## [Records shown]
--

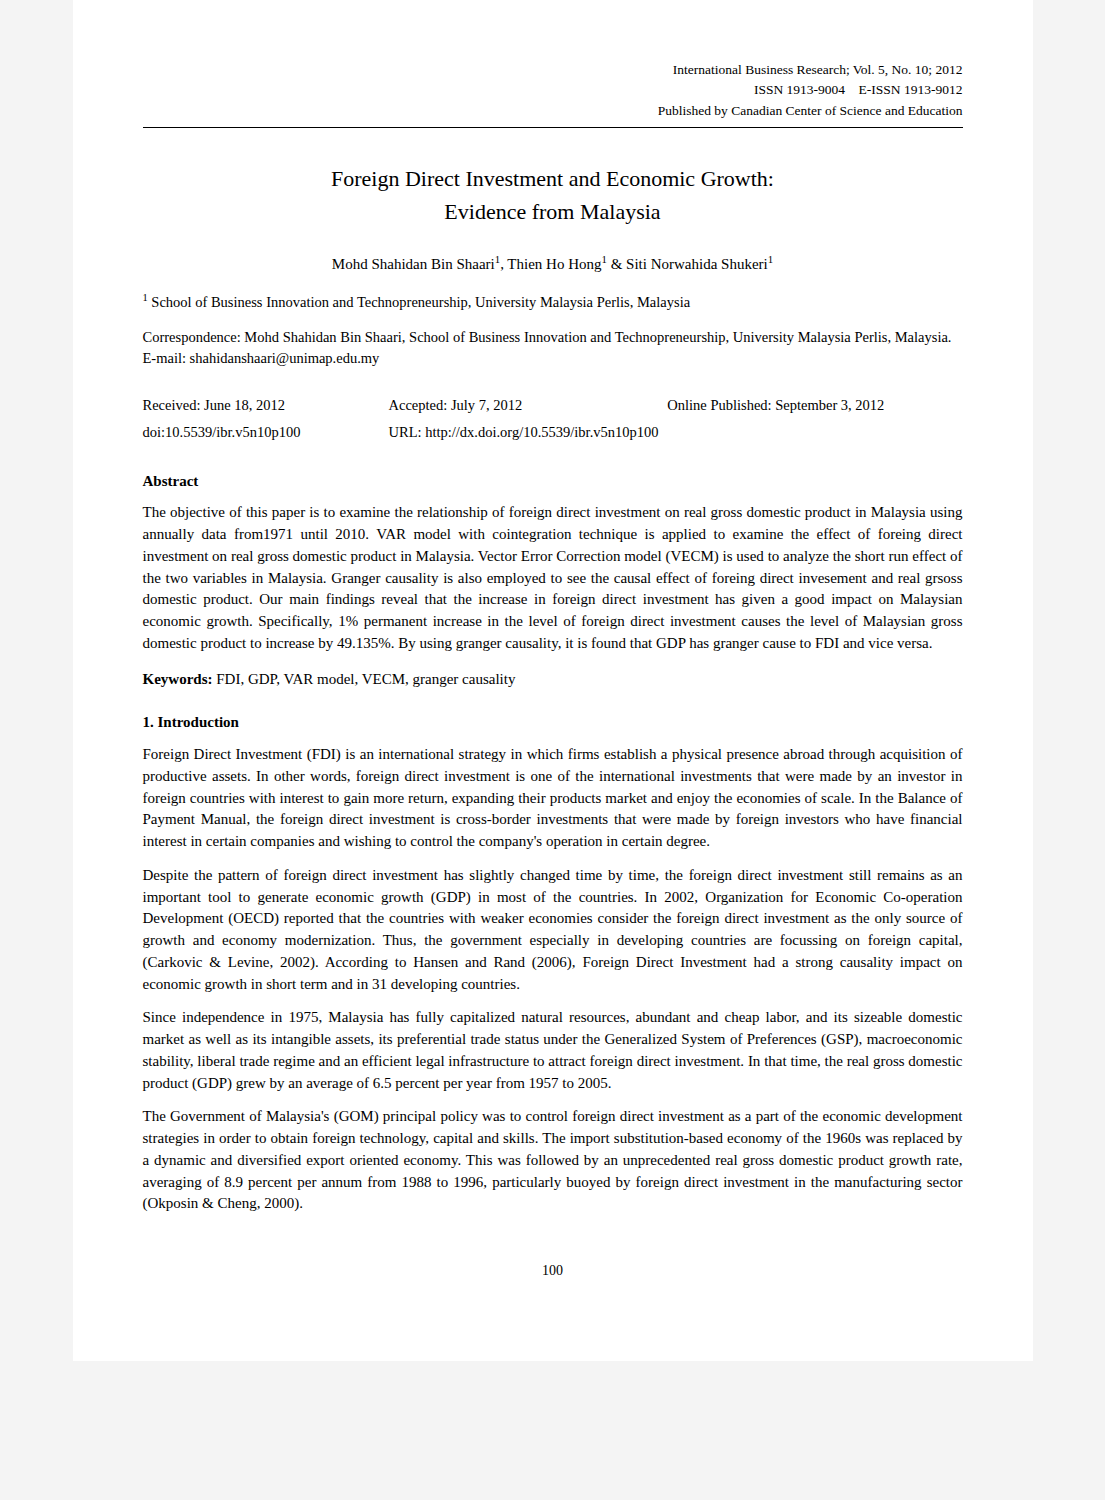International Business Research; Vol. 5, No. 10; 2012 ISSN 1913-9004 E-ISSN 1913-9012 Published by Canadian Center of Science and Education
Foreign Direct Investment and Economic Growth: Evidence from Malaysia
Mohd Shahidan Bin Shaari1, Thien Ho Hong1 & Siti Norwahida Shukeri1
1 School of Business Innovation and Technopreneurship, University Malaysia Perlis, Malaysia
Correspondence: Mohd Shahidan Bin Shaari, School of Business Innovation and Technopreneurship, University Malaysia Perlis, Malaysia. E-mail: shahidanshaari@unimap.edu.my
| Received: June 18, 2012 | Accepted: July 7, 2012 | Online Published: September 3, 2012 |
| doi:10.5539/ibr.v5n10p100 | URL: http://dx.doi.org/10.5539/ibr.v5n10p100 |
Abstract
The objective of this paper is to examine the relationship of foreign direct investment on real gross domestic product in Malaysia using annually data from1971 until 2010. VAR model with cointegration technique is applied to examine the effect of foreing direct investment on real gross domestic product in Malaysia. Vector Error Correction model (VECM) is used to analyze the short run effect of the two variables in Malaysia. Granger causality is also employed to see the causal effect of foreing direct invesement and real grsoss domestic product. Our main findings reveal that the increase in foreign direct investment has given a good impact on Malaysian economic growth. Specifically, 1% permanent increase in the level of foreign direct investment causes the level of Malaysian gross domestic product to increase by 49.135%. By using granger causality, it is found that GDP has granger cause to FDI and vice versa.
Keywords: FDI, GDP, VAR model, VECM, granger causality
1. Introduction
Foreign Direct Investment (FDI) is an international strategy in which firms establish a physical presence abroad through acquisition of productive assets. In other words, foreign direct investment is one of the international investments that were made by an investor in foreign countries with interest to gain more return, expanding their products market and enjoy the economies of scale. In the Balance of Payment Manual, the foreign direct investment is cross-border investments that were made by foreign investors who have financial interest in certain companies and wishing to control the company's operation in certain degree.
Despite the pattern of foreign direct investment has slightly changed time by time, the foreign direct investment still remains as an important tool to generate economic growth (GDP) in most of the countries. In 2002, Organization for Economic Co-operation Development (OECD) reported that the countries with weaker economies consider the foreign direct investment as the only source of growth and economy modernization. Thus, the government especially in developing countries are focussing on foreign capital, (Carkovic & Levine, 2002). According to Hansen and Rand (2006), Foreign Direct Investment had a strong causality impact on economic growth in short term and in 31 developing countries.
Since independence in 1975, Malaysia has fully capitalized natural resources, abundant and cheap labor, and its sizeable domestic market as well as its intangible assets, its preferential trade status under the Generalized System of Preferences (GSP), macroeconomic stability, liberal trade regime and an efficient legal infrastructure to attract foreign direct investment. In that time, the real gross domestic product (GDP) grew by an average of 6.5 percent per year from 1957 to 2005.
The Government of Malaysia's (GOM) principal policy was to control foreign direct investment as a part of the economic development strategies in order to obtain foreign technology, capital and skills. The import substitution-based economy of the 1960s was replaced by a dynamic and diversified export oriented economy. This was followed by an unprecedented real gross domestic product growth rate, averaging of 8.9 percent per annum from 1988 to 1996, particularly buoyed by foreign direct investment in the manufacturing sector (Okposin & Cheng, 2000).
100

--

## [Activity]
Quote the records above exactly, from the first line through the line containing "Foreign Direct Investment and", and leave out the pictures.

## [Response]
International Business Research; Vol. 5, No. 10; 2012 ISSN 1913-9004 E-ISSN 1913-9012 Published by Canadian Center of Science and Education
Foreign Direct Investment and Economic Growth: Evidence from Malaysia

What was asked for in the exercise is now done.